Saving Private Baumer

Netflix has elaborately revived Erich Maria Remarque’s classic World War I novel All Quiet on the Western Front, directed by Edward Berger. Remarque’s novel’s descriptions of trench warfare and mechanized bloodshed have lost none of their punch (likewise, Lewis Milestone’s 1930 film version), but in Berger’s take, many elements don’t fully coalesce into the potent anti-war statement the film is intended to be.

German teenager Paul Baumer (Felix Kammerer) and his friends enlist in the Army in a fit of patriotic fervor. Their illusions about war as an exciting adventure vanish as they are thrust into a hellscape of agonizing death. Seasoned soldier “Kat” Katczinsky (Albrecht Shuch) befriends Paul and helps him learn to survive on the front. Meanwhile, in a subplot invented for the film, German diplomats led by Matthias Erzberger (Daniel Brühl) realize their cause is lost, and work toward an armistice with the French.

Most of the movie portrays graphic battlefield violence, offset by occasional interludes of the soldiers at rest. The audience endures nightmarish combat, and some of the battle scenes—especially one involving tanks—are very effective.

The production design, costumes, and makeup effects are all first-rate. The opening sequence is probably the most inventive: uniforms being stripped off freshly dead soldiers, cleaned, patched, and recycled, ready to be handed off to the next batch of doomed youngsters. 

All Quiet is pitched in the gory mode of Saving Private Ryan and Fury, but it’s more deeply indebted to Stanley Kubrick’s Paths of Glory, the gut-wrenching Russian war film Come and See, and Sam Fuller’s masterworks (one of Fuller’s finest lines from The Steel Helmet is paraphrased here). 

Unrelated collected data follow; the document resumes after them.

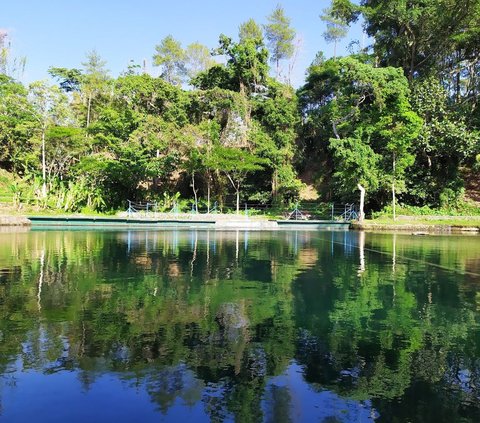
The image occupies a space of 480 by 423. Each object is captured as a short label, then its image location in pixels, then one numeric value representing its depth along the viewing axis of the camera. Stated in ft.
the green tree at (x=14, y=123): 110.11
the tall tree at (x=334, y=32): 159.02
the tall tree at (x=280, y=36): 156.66
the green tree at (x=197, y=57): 161.68
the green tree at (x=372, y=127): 95.09
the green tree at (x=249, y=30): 140.26
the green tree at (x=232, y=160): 102.78
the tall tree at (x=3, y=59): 143.54
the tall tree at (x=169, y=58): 152.35
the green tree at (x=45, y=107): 105.91
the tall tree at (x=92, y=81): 138.00
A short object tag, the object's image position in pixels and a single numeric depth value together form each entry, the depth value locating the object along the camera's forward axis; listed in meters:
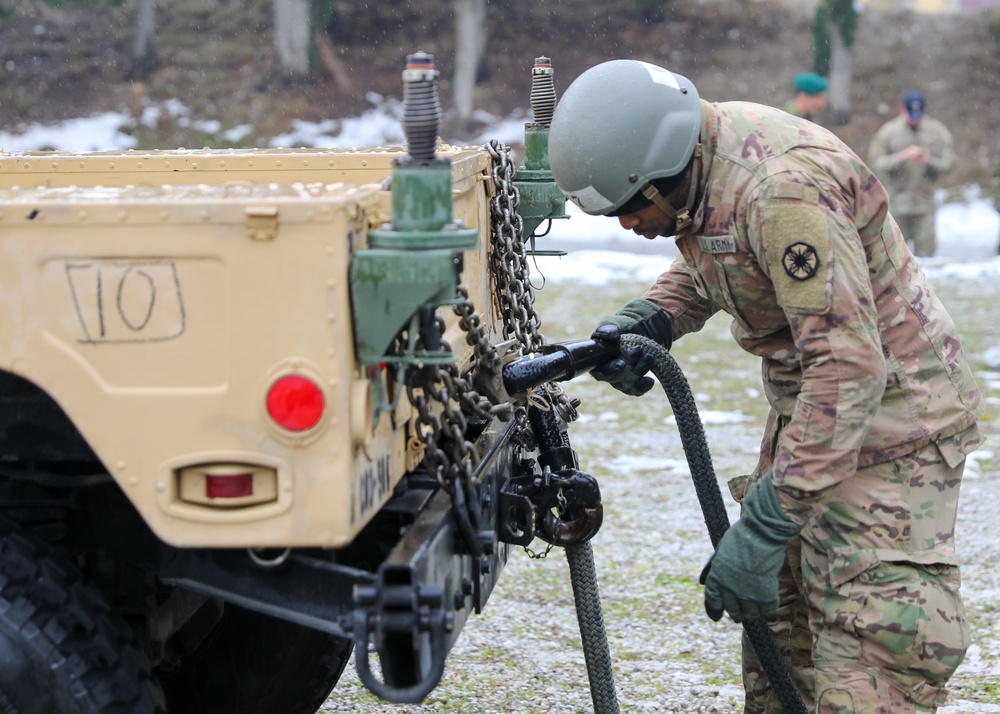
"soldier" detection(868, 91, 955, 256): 14.87
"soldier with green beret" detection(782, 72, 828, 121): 12.27
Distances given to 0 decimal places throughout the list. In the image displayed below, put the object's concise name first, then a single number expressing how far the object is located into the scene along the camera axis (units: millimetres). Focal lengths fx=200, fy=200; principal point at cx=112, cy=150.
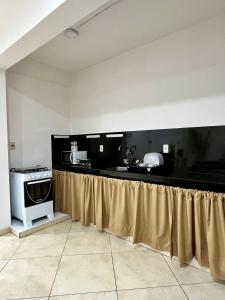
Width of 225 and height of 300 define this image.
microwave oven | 3211
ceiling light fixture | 2262
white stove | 2686
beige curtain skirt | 1686
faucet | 2849
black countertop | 1702
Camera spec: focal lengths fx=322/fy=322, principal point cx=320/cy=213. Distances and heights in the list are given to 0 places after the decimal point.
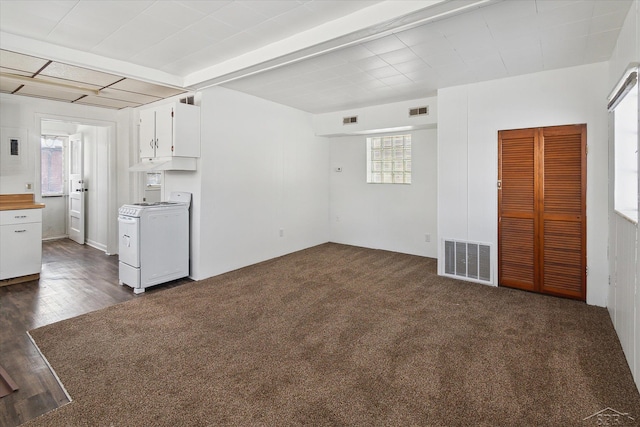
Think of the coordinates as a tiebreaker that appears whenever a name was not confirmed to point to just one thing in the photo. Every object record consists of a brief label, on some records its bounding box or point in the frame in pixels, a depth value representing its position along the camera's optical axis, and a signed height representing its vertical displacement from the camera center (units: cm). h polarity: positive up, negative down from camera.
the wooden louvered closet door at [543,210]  362 +2
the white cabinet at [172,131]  415 +108
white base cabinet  416 -41
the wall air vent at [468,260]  424 -66
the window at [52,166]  717 +104
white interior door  670 +48
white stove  391 -41
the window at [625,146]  251 +58
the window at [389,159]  601 +101
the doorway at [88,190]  588 +43
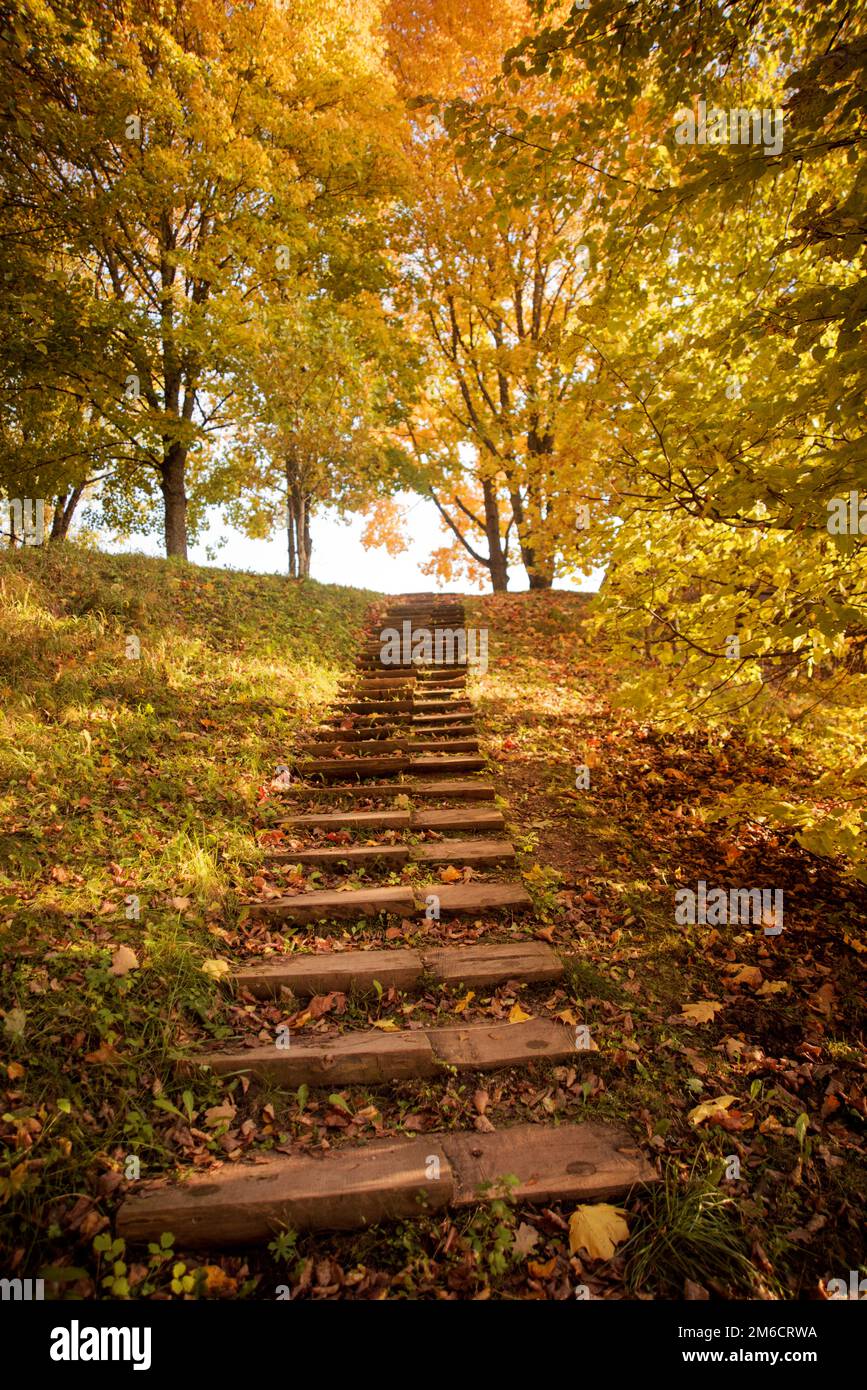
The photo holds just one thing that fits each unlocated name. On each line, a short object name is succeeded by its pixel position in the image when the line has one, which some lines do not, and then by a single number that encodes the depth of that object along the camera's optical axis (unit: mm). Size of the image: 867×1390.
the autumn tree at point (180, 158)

Unfortunately, All Quiet plays like a war movie designed to wow people who haven’t seen many war movies, and it suffers most in its character development, pacing, and scoring. Unlike in Remarque’s novel or Milestone’s film, the audience doesn’t really get to know Paul’s friends well enough for their deaths to register. And the film’s soundtrack prominently features an intrusive and anachronistic three-note leitmotif that is jarringly out of place.

The actors are all fine, and deserve more screen time to offset the violence. Key points are also belabored, like the German High Command’s elegant lifestyle juxtaposed with the squalid lives of its soldiers. And an ancient war movie cliché still holds true here: If a soldier shows off pictures of his loved ones, or even discusses them, he’s a goner.   

It’s clear just how many antiwar movies are superior to All Quiet in every sense, including the 1930 version, which, despite being over 90 years old, remains better paced and edited.

With the quality of cast, crew, and materials at hand, this adaptation could have been shaped into a more impressive film. All the elements are there—the filmmakers just got carried away with bombarding the audience with horror, and lost sight of the movie’s structure and characters. Yes, war is still hell, but there are limits to which viewers can be bludgeoned with that point.